Palleting on pallets, men and beasts



Recently, Rich and I attended a folk concert where the group performed the Mississippi John Hurt song, “Make me down a pallet on the floor.” As a Louisiana native, I slept on many a pallet as a child while visiting relatives.  (Some relatives offered if enough beds were not available to hang us on a nail to sleep, but I always preferred a pallet.)   Chances are that those of you who did not grow up in the South at some time have laid down “a temporary bed made from bedding arranged on the floor, especially for a child,” the definition taken from my brand spanking new American Heritage Dictionary of the English Language, 5th edition.  The word “pallet” ultimately goes back to the Anglo-Norman and Latin words for “pile of straw,” which in days of yore would have made up a guest bed.  The OED also lists a rare but not obsolete usage of “pallet” as a verb, so at bedtime you could say, “Let’s go pallet on the pallet.”

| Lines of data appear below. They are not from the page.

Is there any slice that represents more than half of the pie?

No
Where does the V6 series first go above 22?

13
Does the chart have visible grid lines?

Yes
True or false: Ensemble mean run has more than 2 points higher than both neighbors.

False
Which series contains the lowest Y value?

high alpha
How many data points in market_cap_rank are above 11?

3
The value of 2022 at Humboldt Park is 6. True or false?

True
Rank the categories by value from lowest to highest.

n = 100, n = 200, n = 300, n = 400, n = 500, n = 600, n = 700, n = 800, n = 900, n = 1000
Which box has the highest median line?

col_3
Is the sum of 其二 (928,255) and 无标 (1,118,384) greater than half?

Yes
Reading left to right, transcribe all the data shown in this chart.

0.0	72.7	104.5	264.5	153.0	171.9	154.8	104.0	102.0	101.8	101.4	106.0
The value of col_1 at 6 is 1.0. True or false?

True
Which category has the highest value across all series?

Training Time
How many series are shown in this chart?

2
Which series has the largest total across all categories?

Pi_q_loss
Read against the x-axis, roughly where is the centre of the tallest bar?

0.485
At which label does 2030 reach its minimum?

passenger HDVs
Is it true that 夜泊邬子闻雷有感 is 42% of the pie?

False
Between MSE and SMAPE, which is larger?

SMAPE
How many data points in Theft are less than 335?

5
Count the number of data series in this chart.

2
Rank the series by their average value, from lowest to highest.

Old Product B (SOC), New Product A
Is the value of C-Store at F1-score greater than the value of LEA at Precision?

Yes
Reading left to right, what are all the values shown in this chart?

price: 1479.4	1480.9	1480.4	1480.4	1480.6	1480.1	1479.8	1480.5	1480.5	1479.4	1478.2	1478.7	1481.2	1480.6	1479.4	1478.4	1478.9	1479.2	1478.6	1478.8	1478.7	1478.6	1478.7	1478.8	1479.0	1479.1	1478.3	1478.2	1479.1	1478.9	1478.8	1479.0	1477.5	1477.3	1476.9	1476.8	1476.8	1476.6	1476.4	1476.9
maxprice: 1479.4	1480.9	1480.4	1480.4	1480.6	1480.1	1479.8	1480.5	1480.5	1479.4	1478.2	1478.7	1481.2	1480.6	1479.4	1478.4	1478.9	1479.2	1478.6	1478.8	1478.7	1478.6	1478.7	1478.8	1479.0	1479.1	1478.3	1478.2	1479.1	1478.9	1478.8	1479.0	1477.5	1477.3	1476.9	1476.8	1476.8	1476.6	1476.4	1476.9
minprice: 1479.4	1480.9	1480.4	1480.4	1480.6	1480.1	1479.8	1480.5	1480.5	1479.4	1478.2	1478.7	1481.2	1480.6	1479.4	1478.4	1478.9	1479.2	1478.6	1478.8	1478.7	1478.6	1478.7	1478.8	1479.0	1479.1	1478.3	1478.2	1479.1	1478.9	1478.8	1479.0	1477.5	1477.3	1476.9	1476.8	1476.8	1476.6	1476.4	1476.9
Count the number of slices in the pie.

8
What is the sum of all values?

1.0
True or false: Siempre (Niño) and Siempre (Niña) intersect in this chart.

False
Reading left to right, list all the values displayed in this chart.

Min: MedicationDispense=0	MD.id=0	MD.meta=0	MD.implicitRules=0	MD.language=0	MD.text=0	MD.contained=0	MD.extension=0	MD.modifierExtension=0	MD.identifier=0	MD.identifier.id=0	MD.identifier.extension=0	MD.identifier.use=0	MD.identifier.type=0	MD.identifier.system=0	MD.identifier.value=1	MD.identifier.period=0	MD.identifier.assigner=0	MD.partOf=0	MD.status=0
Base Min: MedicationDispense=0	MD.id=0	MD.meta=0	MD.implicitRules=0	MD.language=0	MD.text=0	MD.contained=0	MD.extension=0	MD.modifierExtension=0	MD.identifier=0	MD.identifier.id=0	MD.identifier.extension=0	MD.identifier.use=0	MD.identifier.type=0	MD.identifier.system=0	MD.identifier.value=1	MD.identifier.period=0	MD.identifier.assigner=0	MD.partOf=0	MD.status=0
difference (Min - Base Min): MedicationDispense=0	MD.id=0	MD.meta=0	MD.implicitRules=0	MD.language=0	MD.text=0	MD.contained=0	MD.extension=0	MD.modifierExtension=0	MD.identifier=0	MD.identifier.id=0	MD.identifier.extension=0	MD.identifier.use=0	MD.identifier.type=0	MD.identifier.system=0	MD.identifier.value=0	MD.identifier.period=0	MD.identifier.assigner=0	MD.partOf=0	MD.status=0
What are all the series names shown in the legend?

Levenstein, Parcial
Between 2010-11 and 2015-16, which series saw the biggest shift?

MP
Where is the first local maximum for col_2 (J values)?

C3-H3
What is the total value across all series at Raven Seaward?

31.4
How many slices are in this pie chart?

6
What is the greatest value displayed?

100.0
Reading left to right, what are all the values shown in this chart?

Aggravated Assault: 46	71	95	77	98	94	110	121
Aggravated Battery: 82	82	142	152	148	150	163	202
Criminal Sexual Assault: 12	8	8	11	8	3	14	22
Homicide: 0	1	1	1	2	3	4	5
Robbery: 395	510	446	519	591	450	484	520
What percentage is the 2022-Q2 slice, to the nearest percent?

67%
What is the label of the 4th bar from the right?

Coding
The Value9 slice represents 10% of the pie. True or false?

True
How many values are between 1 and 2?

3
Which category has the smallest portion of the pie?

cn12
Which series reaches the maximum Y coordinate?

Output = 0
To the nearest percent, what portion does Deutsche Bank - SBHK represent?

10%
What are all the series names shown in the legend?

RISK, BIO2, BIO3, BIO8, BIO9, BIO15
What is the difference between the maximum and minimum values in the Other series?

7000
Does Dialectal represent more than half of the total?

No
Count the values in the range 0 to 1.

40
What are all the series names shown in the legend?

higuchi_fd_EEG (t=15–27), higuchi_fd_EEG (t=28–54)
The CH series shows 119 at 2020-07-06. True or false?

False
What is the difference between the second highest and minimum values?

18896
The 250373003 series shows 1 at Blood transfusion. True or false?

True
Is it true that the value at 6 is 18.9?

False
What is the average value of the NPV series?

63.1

These thoughts bring me back to the basic idea of sleeping places—beds.  While the word history itself of “bed” is simple, actual meanings of the word in its origins have interesting variations.  For this investigation, I pulled out my OED.  The Old English form of the modern word “bed” is actually “bed” or “bedd”—quite straightforward as far as word histories go.  However, the meaning began in Germanic times as “a dug out place,” and “a ‘lair’ of men or beasts.”  “Bed” in its origin also referred to a garden-bed.  It is unclear if the naming of a “garden-bed” was influenced by the concept of the sleeping bed for “men or beasts.”  As one whose bassets slept in the bed with her, I appreciate this connection of men and beasts sleeping in beds.

Regardless of where you sleep—pallet, bed, or elsewhere—or with whom or what you sleep, I wish you sweet dreams!